The interplay with El Niño

Meanwhile, as the effects of the current marine heatwave play out, there’s now a greater than two in three chance of either a “strong” or “extreme” El Niño later this year. El Niño is the warm phase of the El Niño-Southern Oscillation, a periodic natural warming of the tropical Pacific Ocean that also shifts weather patterns for half the planet.

Emerging research has revealed that the rapid-fire combination of both marine heatwaves and El Niño are a symptom of human-caused climate crisis.

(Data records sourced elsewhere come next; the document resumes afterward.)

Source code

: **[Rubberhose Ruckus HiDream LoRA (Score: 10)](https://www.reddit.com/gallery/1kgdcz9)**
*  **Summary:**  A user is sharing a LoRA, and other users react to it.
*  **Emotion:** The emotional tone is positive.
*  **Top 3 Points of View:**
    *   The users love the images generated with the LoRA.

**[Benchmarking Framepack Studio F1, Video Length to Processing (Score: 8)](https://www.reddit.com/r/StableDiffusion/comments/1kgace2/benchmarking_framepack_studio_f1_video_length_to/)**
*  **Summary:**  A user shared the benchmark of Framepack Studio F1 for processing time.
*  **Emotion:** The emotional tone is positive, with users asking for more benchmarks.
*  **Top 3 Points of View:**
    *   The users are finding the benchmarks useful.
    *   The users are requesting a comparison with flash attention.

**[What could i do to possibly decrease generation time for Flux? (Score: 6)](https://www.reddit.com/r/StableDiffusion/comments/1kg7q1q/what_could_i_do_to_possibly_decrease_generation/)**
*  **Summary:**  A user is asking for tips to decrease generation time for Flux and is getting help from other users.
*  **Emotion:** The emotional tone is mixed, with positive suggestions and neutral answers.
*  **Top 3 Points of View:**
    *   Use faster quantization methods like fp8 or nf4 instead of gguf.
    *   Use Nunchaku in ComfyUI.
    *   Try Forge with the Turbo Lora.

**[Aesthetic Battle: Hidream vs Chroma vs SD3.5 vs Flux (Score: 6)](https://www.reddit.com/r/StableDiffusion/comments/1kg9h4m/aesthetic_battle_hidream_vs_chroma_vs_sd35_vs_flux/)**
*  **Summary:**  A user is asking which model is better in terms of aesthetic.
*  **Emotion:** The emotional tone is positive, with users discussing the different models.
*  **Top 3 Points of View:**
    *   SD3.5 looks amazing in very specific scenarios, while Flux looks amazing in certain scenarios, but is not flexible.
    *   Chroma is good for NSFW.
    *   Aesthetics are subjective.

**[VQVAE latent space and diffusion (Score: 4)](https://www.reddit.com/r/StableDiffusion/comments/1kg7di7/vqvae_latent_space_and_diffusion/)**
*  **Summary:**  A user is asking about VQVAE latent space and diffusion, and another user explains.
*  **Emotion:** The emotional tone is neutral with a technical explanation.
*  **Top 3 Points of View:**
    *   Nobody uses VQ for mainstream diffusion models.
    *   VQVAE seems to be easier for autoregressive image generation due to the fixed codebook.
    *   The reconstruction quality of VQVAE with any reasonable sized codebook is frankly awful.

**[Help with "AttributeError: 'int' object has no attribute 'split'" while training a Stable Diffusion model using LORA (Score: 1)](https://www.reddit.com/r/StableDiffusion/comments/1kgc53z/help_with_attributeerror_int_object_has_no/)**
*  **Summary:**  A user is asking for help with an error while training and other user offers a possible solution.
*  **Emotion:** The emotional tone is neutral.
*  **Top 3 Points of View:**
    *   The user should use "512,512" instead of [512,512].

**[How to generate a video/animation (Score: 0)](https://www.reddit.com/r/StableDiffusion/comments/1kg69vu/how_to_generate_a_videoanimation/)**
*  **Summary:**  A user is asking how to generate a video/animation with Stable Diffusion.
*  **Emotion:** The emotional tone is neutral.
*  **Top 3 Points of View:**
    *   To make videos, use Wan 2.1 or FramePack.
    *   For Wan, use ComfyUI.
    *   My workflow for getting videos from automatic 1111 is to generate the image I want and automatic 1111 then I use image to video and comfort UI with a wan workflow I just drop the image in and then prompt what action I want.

In 2015, the Blob also merged with a strong El Niño with catastrophic effects for millions of people.

“One big problem is that these events are happening seemingly more frequently and more intensely,” said Hilary Hayford, a marine ecologist with the Puget Sound Restoration Fund.

“We’re trying to plan for these conservation or restoration actions, and we don’t have the tools to overcome these problems,” said Hayford. “A hope is to have time in between these events for systems to recover. We’re only just now starting to see recovery of sea stars and bull kelp and other species that really suffered cascading effects of the last one.”